## Task objective
Start at the line with "0: (874, 265)" in the records below, stop at the line with "39: (670, 15)", and return every line in that span exactly, the two end lines included.
---*---
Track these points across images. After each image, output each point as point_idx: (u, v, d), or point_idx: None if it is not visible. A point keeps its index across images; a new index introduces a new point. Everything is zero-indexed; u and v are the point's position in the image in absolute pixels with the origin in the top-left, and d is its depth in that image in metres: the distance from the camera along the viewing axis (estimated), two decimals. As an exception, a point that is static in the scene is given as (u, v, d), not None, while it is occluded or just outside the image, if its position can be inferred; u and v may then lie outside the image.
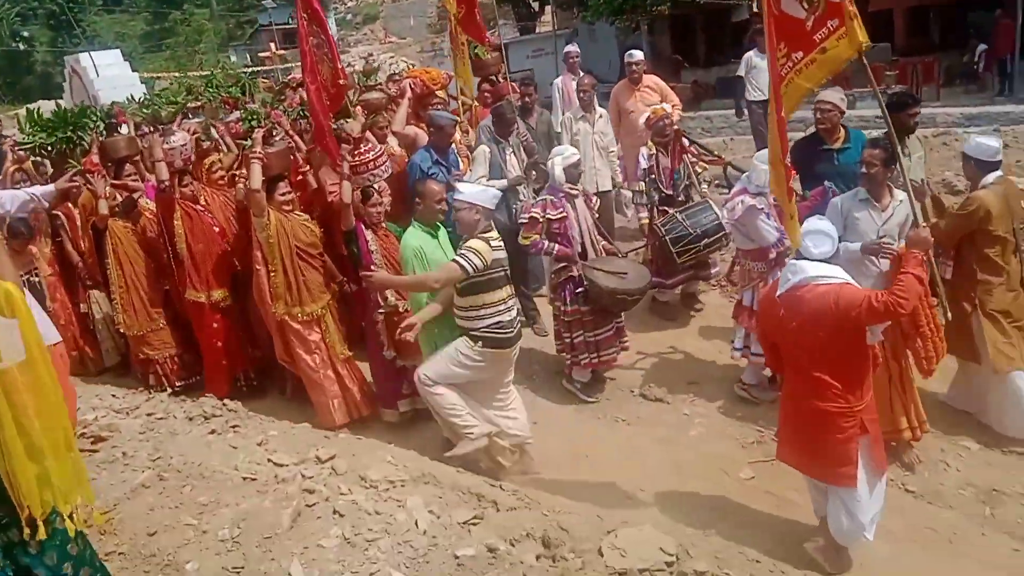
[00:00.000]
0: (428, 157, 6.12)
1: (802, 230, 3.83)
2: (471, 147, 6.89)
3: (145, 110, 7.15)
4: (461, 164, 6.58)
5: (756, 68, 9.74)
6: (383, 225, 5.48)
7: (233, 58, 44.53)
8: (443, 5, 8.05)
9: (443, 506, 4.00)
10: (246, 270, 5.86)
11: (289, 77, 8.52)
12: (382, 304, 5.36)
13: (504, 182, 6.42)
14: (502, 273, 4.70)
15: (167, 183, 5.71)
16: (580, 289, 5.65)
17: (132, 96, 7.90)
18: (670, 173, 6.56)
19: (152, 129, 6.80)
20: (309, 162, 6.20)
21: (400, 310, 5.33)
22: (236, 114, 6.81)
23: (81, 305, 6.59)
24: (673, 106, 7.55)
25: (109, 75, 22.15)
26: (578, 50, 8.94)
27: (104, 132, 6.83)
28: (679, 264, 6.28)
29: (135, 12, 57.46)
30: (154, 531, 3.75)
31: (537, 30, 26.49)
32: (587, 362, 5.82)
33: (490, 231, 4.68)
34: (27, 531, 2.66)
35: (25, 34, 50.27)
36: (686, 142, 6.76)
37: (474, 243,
---*---
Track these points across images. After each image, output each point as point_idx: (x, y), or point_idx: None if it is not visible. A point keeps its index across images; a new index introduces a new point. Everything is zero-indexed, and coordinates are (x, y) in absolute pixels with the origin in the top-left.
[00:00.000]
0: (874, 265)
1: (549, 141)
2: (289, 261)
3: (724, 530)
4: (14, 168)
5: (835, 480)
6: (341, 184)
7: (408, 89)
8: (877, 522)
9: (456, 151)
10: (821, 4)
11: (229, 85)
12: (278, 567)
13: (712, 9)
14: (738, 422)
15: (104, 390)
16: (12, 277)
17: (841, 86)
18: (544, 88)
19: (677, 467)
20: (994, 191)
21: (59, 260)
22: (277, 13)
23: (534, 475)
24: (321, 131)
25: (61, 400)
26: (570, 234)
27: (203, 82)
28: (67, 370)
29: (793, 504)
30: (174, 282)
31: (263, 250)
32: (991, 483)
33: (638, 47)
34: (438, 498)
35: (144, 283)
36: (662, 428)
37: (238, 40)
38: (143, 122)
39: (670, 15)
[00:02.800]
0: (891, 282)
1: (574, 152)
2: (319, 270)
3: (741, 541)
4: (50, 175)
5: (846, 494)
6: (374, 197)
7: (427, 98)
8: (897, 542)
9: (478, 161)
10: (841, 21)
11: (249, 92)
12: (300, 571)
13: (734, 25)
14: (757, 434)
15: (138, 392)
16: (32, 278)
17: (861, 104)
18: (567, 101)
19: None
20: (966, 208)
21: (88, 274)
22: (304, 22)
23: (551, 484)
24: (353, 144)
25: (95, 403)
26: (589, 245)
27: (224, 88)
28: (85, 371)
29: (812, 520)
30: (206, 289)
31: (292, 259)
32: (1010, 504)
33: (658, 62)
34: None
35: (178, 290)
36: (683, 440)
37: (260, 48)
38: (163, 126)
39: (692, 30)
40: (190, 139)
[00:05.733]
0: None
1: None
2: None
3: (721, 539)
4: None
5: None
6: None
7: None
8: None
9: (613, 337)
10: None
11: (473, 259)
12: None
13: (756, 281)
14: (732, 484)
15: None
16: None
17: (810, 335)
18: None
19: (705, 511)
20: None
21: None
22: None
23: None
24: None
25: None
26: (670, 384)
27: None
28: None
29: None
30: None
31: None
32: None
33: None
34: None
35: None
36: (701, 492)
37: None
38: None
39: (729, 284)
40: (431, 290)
---*---
## Written answer
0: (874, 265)
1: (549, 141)
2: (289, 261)
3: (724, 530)
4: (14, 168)
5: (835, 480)
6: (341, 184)
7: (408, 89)
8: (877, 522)
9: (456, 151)
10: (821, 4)
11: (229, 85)
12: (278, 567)
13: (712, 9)
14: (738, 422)
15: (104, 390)
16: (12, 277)
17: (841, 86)
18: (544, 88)
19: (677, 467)
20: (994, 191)
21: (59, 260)
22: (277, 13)
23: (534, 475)
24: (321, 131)
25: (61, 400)
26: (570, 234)
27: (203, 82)
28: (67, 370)
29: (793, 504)
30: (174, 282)
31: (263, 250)
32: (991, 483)
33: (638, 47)
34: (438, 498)
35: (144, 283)
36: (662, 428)
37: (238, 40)
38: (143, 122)
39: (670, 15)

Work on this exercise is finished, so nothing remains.